Cattle cycles cause beef price cycles. Nominal beef prices start out the decade at a relatively high level, decrease to a low by the middle of the decade, then return to a relatively high level at the end of the decade. Price changes during a beef price cycle are greatest for feeder calves and least for slaughter cattle.
The next beef price cycle is in the making. Some analysts are attributing the 1997 summer run-up in calf prices to the publicity given to the 1996/97 snowstorm losses in the Northern Plains. The Jan. 1, 1998, feeder cattle supply outside of feedlots was down 1.239 million head (-3.8 percent) compared to Jan. 1, 1997. This confirmed the perception that feeder supply was indeed lower. The drop in numbers, however, was caused by the cattle cycle, not by the Northern Plains snowstorms.
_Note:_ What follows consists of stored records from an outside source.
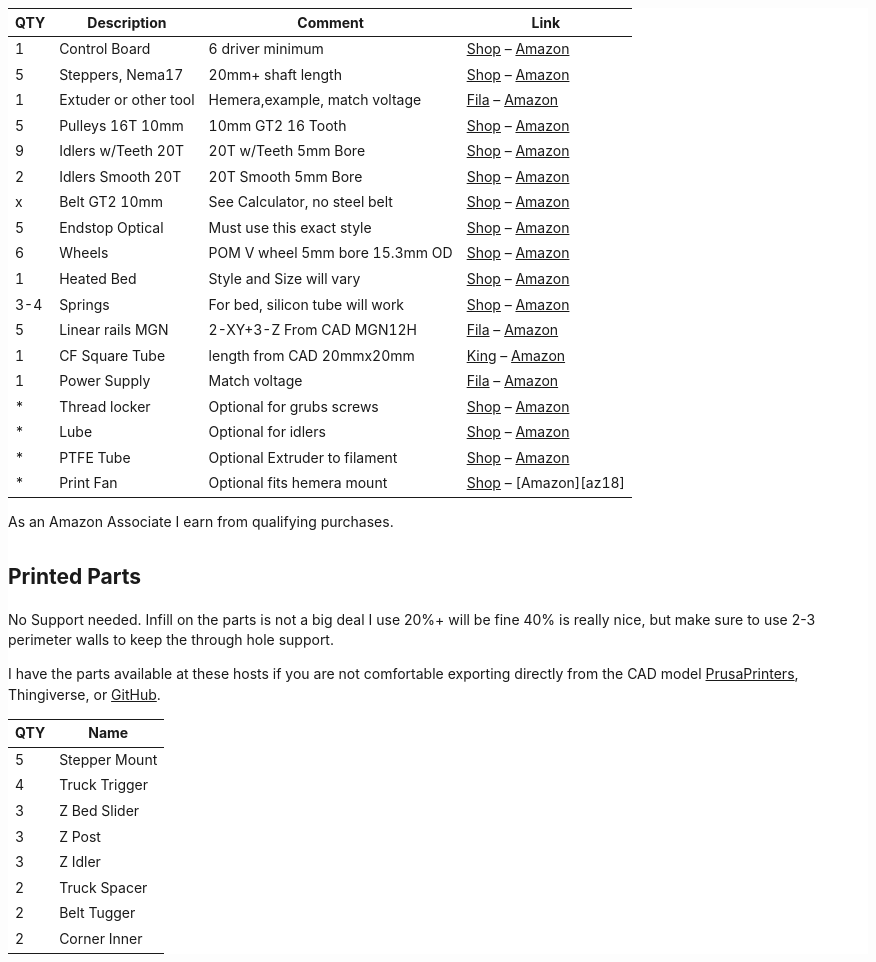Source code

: |QTY  |Description             |Comment                          |Link                        | 
|-----|------------------------|---------------------------------|----------------------------|
|1    |Control Board           |6 driver minimum                 |[Shop][sh1] – [Amazon][az1]|
|5    |Steppers, Nema17        |20mm+ shaft length               |[Shop][sh2] – [Amazon][az2]|
|1    |Extuder or other tool   |Hemera,example, match voltage    |[Fila][sh3] – [Amazon][az3]|
|5    |Pulleys 16T 10mm        |10mm GT2 16 Tooth                |[Shop][sh4] – [Amazon][az4]|
|9    |Idlers w/Teeth 20T      |20T w/Teeth 5mm Bore             |[Shop][sh5] – [Amazon][az5]|
|2    |Idlers Smooth 20T       |20T Smooth 5mm Bore              |[Shop][sh6] – [Amazon][az6]|
|x    |Belt GT2 10mm           |See Calculator, no steel belt    |[Shop][sh7] – [Amazon][az7]|
|5    |Endstop Optical         |Must use this exact style        |[Shop][sh8] – [Amazon][az8]|
|6    |Wheels                  |POM V wheel 5mm bore 15.3mm OD   |[Shop][sh9] – [Amazon][az9]|
|1    |Heated Bed              |Style and Size will vary         |[Shop][sh10] – [Amazon][az10]|
|3-4  |Springs                 |For bed, silicon tube will work  |[Shop][sh11] – [Amazon][az11]|
|5    |Linear rails MGN        |2-XY+3-Z From CAD      MGN12H    |[Fila][sh12] – [Amazon][az12]|
|1    |CF Square Tube          |length from CAD 20mmx20mm        |[King][sh13] – [Amazon][az13]|
|1    |Power Supply            |Match voltage                    |[Fila][sh14] – [Amazon][az14]|
|*    |Thread locker           |Optional for grubs screws        |[Shop][sh15] – [Amazon][az15]|
|*    |Lube                    |Optional for idlers              |[Shop][sh16] – [Amazon][az16]|
|*    |PTFE Tube               |Optional Extruder to filament    |[Shop][sh17] – [Amazon][az17]|
|*    |Print Fan               |Optional fits hemera mount       |[Shop][sh18] – [Amazon][az18]|

[sh1]: https://www.v1e.com/collections/3dprinter-parts/products/skr-pro1-2-6x-2209-drivers-tft35-e3-v3
[sh2]: https://www.v1e.com/collections/3dprinter-parts/products/nema-17-76oz-in-steppers
[sh3]: https://www.filastruder.com/collections/e3d-hemera/products/e3d-hemera?variant=39486550507591
[sh4]: https://www.v1e.com/collections/3dprinter-parts/products/pulley-16-tooth-gt2-10mm
[sh5]: https://www.v1e.com/products/idler-10mm-20t-5mm-bore
[sh6]: https://www.v1e.com/collections/3dprinter-parts/products/20t-idler-gt2-10mm
[sh7]: https://www.v1e.com/collections/3dprinter-parts/products/gt2-10mm-belt
[sh8]: https://www.v1e.com/collections/3dprinter-parts/products/optical-endstop
[sh9]: https://www.v1e.com/collections/zenxy/products/v-wheel
[sh10]: https://www.v1e.com/collections/3dprinter-parts/products/mk3-aluminum-heated-bed
[sh11]: https://www.v1e.com/collections/3dprinter-parts/products/spring
[sh12]: https://www.filastruder.com/products/ldo-linear-rails?variant=31796304150599
[sh13]: https://hobbyking.com/en_us/carbon-fibre-square-tube-20-x-20-x-800mm.html
[sh14]: https://www.filastruder.com/products/meanwell-lrs-350-24-psu?_pos=3&_sid=4a733ffaa&_ss=r
[sh15]: https://www.v1e.com/collections/3dprinter-parts/products/0-5ml-threadlocker-242
[sh16]: https://www.v1e.com/collections/3dprinter-parts/products/super-lube-silicone-lubricating-grease-with-syncolon-ptfe
[sh17]: https://www.v1e.com/collections/3dprinter-parts/products/ptfe-liner?variant=39521587331187
[sh18]: https://www.v1e.com/collections/3dprinter-parts/products/5015-12v-fan-blower

[az1]: https://amzn.to/3mp6nOk
[az2]: https://amzn.to/3FcxGlE
[az3]: https://amzn.to/3tdtnE9
[az4]: https://amzn.to/3n9mUGM
[az5]: https://amzn.to/31HTnwa
[az6]: https://amzn.to/3JXAXJi
[az7]: https://amzn.to/3u5imW6
[az8]: https://amzn.to/3zHAKFf
[az9]: https://amzn.to/33WT0yo
[az10]: https://amzn.to/3FgVRPM
[az11]: https://amzn.to/3G9HFcG
[az12]: https://amzn.to/3HLM85I
[az13]: https://amzn.to/34HCnHL
[az14]: https://amzn.to/31OsAOY
[az15]: https://amzn.to/3GhaKmx
[az16]: https://amzn.to/31H7yS6
[az17]: https://amzn.to/3f5Ml7E
[az17]: https://amzn.to/3Fq3Vy1


As an Amazon Associate I earn from qualifying purchases.

## Printed Parts

No Support needed. Infill on the parts is not a big deal I use 20%+ will be fine 40% is really nice, but make sure to use 2-3 perimeter walls to
keep the through hole support.

I have the parts available at these hosts if you are not comfortable exporting directly from the CAD model 
[PrusaPrinters](https://www.prusaprinters.org/prints/101182-mp3dp-repeat-), Thingiverse, or [GitHub](https://github.com/V1EngineeringInc/MP3DP-Repeat).

|QTY |Name                    |
|----|------------------------|
|5   |Stepper Mount           |
|4   |Truck Trigger           |
|3   |Z Bed Slider            |
|3   |Z Post                  |
|3   |Z Idler                 |
|2   |Truck Spacer            |
|2   |Belt Tugger             |
|2   |Corner Inner            |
Over the next few years the cattle cycle will result in a big cost to feedlots in unused feedlot capacity. Feedlots will first move to more ownership of light-weight calves outside of feedlots to ensure a supply of replacement feeders. It is my understanding that this is already being done this summer. Feedlots will even move to more calf feeding in an attempt to keep feedlot utilization rates as high as possible. I suggest that this will happen with 1998 calves. Strong feeder cattle prices will cause beef cow producers to divert 1998 and 1999 heifers from feeding to breeding. When this happens, we will see an even smaller feeder calf supply, resulting in ever more aggressive feeder calf bidding. The net result of all of this will be some feedlots will shut down in 1999 and year 2000 and others will run substantially under capacity. At this time, feeder calf prices are projected to peak around year 2001.